The problem: Copy out each line below that has the word "defs" in it.

Dataset below:

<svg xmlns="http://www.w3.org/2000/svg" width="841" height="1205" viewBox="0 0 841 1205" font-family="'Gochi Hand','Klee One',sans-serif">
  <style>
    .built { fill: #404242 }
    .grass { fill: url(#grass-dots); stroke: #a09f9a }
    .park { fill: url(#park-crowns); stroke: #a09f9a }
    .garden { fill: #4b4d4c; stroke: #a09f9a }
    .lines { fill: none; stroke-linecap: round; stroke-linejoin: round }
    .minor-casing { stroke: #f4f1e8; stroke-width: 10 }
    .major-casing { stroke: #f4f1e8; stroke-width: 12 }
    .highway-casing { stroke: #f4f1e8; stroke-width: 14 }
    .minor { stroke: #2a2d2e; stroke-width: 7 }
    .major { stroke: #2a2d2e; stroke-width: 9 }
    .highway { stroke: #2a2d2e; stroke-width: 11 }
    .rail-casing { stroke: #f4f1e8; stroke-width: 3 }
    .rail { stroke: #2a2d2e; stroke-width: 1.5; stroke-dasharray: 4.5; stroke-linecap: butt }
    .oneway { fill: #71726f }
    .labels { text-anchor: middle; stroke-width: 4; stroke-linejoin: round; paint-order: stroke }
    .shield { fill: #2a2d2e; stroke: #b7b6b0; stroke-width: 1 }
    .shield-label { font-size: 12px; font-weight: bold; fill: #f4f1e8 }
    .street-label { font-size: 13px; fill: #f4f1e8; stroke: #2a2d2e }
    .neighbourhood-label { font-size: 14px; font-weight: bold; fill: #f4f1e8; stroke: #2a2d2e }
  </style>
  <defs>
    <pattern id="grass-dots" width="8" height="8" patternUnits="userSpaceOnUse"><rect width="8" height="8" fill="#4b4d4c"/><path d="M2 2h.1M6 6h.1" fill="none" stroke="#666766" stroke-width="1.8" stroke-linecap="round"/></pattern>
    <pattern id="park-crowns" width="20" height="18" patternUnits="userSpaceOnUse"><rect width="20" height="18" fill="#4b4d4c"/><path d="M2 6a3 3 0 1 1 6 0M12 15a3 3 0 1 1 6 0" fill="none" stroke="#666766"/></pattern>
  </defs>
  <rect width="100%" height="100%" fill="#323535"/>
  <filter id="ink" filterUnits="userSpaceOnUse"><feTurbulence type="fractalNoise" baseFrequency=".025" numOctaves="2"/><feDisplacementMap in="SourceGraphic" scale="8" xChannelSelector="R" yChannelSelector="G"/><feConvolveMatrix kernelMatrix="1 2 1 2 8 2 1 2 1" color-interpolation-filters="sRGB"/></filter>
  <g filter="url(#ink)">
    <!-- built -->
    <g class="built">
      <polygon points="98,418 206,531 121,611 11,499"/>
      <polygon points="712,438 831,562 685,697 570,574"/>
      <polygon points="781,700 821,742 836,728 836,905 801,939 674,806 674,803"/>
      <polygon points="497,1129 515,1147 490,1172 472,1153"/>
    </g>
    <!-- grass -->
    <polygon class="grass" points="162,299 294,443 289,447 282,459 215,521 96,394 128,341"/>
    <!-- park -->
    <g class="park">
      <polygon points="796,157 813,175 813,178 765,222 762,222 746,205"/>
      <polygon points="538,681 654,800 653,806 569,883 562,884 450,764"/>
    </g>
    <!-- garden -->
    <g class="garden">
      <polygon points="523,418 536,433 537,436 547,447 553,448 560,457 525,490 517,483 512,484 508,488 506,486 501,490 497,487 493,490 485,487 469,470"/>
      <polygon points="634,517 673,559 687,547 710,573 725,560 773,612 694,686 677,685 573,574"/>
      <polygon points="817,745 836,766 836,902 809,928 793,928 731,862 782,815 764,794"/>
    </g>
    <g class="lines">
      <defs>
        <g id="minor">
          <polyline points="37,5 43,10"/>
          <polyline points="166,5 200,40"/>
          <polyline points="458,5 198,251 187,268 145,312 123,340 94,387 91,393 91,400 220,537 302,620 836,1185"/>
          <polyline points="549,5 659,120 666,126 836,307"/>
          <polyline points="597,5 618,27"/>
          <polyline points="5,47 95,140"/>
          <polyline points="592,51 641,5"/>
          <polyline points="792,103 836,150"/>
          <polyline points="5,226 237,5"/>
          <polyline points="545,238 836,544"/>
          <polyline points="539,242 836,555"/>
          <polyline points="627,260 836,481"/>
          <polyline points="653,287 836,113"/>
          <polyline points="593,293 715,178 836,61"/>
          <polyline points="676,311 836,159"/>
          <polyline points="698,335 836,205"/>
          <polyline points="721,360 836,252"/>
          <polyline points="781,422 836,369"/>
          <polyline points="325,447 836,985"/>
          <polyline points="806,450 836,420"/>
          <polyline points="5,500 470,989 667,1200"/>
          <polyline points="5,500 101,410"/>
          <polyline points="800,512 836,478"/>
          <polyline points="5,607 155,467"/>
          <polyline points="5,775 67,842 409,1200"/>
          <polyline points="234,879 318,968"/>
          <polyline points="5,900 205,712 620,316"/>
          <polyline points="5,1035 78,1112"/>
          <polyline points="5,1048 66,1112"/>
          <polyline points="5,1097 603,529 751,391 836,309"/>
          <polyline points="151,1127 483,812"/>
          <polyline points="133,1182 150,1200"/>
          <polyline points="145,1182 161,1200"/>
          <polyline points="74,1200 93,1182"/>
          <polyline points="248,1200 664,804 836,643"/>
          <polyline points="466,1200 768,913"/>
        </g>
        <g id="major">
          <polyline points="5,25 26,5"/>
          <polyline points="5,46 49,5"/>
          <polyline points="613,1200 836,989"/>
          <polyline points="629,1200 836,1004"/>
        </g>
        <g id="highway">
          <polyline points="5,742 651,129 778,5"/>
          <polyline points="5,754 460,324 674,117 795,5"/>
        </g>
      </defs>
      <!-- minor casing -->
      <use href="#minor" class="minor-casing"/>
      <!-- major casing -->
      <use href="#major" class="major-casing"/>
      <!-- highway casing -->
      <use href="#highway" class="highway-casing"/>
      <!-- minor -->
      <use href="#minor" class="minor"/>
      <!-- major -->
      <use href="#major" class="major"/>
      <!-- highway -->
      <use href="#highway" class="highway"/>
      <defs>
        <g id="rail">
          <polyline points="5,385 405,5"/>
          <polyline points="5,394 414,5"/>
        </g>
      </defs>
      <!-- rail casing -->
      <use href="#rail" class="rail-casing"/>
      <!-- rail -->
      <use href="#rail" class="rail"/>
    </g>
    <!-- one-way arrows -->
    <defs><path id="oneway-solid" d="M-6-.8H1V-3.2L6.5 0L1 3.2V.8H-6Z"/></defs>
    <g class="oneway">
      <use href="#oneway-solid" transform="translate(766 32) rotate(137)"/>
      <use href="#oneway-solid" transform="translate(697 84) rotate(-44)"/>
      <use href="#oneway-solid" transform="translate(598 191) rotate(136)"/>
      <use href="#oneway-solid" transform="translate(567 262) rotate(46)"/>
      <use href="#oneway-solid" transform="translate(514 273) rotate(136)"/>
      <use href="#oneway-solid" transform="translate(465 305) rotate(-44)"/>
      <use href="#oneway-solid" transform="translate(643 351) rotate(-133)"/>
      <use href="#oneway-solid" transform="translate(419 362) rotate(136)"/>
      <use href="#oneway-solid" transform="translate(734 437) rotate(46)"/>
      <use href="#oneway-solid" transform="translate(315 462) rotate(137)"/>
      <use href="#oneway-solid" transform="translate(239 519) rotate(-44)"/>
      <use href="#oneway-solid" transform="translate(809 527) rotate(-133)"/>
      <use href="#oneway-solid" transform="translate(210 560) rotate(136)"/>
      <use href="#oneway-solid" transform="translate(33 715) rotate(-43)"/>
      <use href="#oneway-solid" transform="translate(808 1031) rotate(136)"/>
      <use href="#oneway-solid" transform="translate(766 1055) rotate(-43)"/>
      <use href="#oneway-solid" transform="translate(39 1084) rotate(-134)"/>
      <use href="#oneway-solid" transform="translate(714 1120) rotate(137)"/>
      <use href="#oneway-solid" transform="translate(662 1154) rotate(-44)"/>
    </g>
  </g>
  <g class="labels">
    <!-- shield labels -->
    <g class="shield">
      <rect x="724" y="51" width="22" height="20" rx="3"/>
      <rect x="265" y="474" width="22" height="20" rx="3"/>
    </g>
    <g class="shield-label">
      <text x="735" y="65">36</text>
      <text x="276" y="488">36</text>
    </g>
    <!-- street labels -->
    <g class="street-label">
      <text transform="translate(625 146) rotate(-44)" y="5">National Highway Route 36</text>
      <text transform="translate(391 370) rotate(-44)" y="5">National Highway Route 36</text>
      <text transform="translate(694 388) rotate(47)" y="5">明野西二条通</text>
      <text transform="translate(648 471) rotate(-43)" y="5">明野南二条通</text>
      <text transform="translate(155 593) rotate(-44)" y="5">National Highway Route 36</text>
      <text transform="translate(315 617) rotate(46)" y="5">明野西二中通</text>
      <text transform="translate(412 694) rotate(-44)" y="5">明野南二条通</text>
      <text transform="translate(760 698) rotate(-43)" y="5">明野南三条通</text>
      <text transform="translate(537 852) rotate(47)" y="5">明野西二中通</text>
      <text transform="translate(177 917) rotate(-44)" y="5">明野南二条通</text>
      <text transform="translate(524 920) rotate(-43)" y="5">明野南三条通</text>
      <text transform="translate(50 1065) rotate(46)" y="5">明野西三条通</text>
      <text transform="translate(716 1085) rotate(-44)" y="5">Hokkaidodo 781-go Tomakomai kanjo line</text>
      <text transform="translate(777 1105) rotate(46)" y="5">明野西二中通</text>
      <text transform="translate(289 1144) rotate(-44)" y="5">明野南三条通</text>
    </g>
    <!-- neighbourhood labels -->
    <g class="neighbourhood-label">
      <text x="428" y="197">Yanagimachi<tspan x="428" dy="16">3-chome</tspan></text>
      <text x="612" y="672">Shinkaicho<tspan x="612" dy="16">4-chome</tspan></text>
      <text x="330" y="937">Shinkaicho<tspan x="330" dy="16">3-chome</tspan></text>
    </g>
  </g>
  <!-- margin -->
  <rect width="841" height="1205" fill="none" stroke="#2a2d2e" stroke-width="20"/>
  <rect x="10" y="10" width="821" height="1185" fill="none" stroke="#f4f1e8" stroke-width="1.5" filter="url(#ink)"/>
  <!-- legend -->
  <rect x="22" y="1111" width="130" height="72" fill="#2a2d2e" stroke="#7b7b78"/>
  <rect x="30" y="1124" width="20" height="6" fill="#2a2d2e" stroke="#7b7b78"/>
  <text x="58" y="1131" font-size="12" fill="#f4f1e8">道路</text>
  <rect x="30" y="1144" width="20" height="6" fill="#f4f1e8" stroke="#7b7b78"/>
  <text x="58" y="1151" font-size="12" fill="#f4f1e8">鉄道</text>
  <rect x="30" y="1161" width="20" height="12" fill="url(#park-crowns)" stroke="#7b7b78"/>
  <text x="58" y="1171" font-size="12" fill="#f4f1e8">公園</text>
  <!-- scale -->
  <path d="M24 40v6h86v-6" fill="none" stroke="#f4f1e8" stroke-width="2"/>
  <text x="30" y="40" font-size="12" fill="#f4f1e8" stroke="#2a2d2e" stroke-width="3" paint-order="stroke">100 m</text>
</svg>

End of Dataset.

Solution to this problem:
  <defs>
  </defs>
      <defs>
      </defs>
      <defs>
      </defs>
    <defs><path id="oneway-solid" d="M-6-.8H1V-3.2L6.5 0L1 3.2V.8H-6Z"/></defs>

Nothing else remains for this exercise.